I’ve written before about the tens of thousands of Venezuelans who crossed the border into Colombia with suitcases in tow in order to stock up on groceries. Today CNN Money has a report on an even more extreme case of TP tourism. Some middle class Venezuelans are flying to the U.S. to visit family and then returning home with luggage packed full of food:

Carmen Mendoza came to New York to visit her daughter Anabella — and also to buy toilet paper, soap, toothpaste, beans, corn flour, tuna fish, mayonnaise and aspirin.

Mendoza has spent the past month in New York with her daughter and realizes she’s lost a sense of what normalcy means. In Venezuela, she lived without toilet paper for a month in July, using paper napkins instead…

She isn’t alone. About half a million Venezuelans visited the United States last year. Increasingly, Venezuelans living in the U.S. say their friends and family who can afford it are coming to America to buy basics.

“It’s just a testament to how badly the country is being managed,” says Beatriz Ramos, a Venezuelan tech entrepreneur, who lives in New York. Ramos has hosted six friends from Venezuela this year: “It’s been steadily getting worse and worse and worse.”

The story points out that even getting to America from Venezuela is becoming very difficult. Many airlines have stopped offering flights to Venezuela after the country refused to pay them using a realistic exchange rate. Now airlines flying to the U.S. simply refuse to take bolivars at all. Add to that the triple-digit inflation and getting to America is extremely difficult for most Venezuelans.
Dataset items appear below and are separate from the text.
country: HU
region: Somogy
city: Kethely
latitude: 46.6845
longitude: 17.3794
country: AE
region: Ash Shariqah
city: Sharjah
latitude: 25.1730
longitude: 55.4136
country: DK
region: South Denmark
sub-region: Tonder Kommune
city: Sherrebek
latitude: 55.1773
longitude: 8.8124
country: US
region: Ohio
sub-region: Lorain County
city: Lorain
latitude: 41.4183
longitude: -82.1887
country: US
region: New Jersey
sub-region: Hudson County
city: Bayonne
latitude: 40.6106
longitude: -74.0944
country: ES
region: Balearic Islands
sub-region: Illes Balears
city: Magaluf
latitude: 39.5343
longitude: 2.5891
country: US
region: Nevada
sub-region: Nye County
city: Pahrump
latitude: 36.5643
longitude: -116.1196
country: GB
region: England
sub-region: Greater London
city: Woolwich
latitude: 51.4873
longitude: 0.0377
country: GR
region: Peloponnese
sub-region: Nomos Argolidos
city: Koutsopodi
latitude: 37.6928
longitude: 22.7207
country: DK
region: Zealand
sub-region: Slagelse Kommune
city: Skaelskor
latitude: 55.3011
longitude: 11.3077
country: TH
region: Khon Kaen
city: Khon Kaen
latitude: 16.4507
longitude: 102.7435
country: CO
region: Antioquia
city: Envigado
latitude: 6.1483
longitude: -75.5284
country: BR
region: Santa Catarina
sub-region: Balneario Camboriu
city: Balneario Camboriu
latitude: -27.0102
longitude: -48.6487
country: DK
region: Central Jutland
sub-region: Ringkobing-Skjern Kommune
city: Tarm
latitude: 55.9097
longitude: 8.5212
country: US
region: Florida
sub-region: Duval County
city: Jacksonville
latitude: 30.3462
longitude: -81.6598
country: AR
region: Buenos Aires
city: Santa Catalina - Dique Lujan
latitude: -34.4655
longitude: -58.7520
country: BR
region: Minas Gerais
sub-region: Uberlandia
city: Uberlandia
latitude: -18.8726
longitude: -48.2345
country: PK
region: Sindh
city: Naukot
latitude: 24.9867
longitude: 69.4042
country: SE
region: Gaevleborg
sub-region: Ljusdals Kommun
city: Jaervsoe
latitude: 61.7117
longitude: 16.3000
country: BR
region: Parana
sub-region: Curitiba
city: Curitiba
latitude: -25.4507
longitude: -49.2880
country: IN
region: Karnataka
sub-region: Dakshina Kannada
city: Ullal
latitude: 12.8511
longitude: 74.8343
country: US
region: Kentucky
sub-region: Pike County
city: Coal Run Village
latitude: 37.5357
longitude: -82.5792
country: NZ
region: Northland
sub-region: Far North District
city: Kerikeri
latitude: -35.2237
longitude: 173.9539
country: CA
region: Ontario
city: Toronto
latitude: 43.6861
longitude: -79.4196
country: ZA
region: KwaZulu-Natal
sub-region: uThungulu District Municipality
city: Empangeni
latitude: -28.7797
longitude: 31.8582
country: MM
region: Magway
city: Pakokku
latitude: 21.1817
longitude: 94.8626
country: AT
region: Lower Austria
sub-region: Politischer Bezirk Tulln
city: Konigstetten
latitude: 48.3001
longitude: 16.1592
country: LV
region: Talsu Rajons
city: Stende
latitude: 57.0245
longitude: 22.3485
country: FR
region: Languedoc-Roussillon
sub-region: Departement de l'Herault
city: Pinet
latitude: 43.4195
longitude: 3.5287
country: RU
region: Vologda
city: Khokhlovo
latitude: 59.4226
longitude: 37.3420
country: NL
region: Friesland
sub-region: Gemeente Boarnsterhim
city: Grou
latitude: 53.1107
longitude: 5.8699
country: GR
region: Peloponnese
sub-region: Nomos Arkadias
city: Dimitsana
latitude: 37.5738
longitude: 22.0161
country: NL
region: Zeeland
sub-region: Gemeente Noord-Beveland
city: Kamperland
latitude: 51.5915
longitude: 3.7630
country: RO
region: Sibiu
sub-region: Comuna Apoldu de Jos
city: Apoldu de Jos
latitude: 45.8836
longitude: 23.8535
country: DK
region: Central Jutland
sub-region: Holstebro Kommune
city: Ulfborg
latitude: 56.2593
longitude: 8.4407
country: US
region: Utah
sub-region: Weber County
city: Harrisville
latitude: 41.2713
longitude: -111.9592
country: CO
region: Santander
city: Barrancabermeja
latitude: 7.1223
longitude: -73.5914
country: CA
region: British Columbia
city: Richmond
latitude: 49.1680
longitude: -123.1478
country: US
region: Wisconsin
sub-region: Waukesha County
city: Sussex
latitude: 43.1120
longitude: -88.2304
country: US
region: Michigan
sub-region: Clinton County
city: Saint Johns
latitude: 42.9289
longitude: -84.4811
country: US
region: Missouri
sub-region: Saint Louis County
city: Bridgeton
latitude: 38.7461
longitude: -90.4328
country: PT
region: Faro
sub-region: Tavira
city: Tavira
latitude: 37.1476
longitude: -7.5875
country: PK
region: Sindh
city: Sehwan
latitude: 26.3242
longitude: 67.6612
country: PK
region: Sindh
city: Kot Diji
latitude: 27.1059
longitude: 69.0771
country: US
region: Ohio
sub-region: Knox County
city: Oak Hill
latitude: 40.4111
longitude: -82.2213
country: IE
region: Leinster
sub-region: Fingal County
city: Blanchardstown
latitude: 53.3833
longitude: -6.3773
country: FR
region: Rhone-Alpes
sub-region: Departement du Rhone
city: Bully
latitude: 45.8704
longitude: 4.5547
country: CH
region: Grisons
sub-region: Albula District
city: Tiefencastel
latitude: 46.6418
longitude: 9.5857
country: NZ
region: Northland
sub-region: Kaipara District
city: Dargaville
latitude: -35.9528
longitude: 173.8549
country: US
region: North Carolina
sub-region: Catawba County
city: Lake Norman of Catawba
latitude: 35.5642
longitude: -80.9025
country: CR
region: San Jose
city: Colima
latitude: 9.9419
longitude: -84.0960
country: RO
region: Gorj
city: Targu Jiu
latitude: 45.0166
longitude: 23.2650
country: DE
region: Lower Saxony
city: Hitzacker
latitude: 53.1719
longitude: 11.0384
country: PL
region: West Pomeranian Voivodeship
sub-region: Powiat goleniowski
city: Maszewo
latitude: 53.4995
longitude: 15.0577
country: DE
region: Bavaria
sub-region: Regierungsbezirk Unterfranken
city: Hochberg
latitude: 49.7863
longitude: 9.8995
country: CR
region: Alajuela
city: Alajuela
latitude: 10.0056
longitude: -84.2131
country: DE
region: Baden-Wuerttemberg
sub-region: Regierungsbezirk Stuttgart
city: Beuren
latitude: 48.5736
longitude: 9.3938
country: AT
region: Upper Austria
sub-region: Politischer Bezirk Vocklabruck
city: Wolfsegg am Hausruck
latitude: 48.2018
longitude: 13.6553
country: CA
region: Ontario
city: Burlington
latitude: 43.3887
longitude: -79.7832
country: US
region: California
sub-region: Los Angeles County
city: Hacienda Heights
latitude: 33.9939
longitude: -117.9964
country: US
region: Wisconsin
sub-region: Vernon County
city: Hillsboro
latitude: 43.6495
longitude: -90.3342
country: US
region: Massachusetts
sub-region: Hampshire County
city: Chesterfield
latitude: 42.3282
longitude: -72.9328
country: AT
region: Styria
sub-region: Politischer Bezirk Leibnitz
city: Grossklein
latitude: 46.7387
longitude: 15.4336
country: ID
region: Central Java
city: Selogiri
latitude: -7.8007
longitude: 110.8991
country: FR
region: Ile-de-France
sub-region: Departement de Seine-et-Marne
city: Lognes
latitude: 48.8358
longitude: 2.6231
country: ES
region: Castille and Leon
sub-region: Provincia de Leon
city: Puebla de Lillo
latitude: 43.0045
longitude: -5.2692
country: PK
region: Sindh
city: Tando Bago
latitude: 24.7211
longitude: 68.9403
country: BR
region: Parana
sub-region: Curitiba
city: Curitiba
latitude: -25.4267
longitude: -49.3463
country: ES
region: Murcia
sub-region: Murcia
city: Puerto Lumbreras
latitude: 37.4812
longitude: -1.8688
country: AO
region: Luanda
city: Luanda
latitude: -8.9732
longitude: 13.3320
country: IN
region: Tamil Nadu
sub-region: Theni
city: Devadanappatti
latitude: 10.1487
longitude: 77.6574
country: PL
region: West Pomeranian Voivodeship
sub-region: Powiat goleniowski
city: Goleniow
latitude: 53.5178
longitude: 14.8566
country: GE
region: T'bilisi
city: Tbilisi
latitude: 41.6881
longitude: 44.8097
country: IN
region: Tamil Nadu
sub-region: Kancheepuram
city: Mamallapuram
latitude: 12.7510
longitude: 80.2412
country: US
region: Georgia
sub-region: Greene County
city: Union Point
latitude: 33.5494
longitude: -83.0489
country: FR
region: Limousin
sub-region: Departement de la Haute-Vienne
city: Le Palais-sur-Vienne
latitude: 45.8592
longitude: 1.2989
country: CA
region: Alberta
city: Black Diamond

The question I have about this is the same one I had when I wrote about people cashing out their savings to buy food in Colombia: Why do they go back? There really isn’t much cause to hope things are going to improve in Venezuela. It’s being run as a socialist dictatorship at this point. Even if President Maduro is somehow ousted next year his party will remain in power and the big picture will not change. Except that the same problems will likely get much worse. What good does it do to use all the resources you have for one shopping trip abroad if you know the food will last a month but the problems are likely to last years? It must be a horrible thing to consider abandoning your home and everything you know, but it’s better than trying to survive on the Maduro diet.